■ DESCRIPTION OF THE TASK ■
From the entries below, gather each line containing the word "https".

■ WORKING DATA ■
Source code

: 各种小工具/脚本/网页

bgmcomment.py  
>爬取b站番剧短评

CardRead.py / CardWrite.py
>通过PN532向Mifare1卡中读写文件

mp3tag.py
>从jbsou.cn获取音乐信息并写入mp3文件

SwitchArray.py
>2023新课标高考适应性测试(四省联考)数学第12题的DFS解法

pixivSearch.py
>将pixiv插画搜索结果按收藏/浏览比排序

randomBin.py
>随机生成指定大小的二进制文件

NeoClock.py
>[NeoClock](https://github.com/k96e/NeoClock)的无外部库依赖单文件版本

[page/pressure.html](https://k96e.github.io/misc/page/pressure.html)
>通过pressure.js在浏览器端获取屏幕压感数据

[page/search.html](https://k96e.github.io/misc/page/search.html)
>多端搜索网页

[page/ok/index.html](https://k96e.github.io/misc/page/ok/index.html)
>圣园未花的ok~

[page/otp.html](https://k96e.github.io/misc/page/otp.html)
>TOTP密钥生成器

■ OUTPUT ■
>[NeoClock](https://github.com/k96e/NeoClock)的无外部库依赖单文件版本
[page/pressure.html](https://k96e.github.io/misc/page/pressure.html)
[page/search.html](https://k96e.github.io/misc/page/search.html)
[page/ok/index.html](https://k96e.github.io/misc/page/ok/index.html)
[page/otp.html](https://k96e.github.io/misc/page/otp.html)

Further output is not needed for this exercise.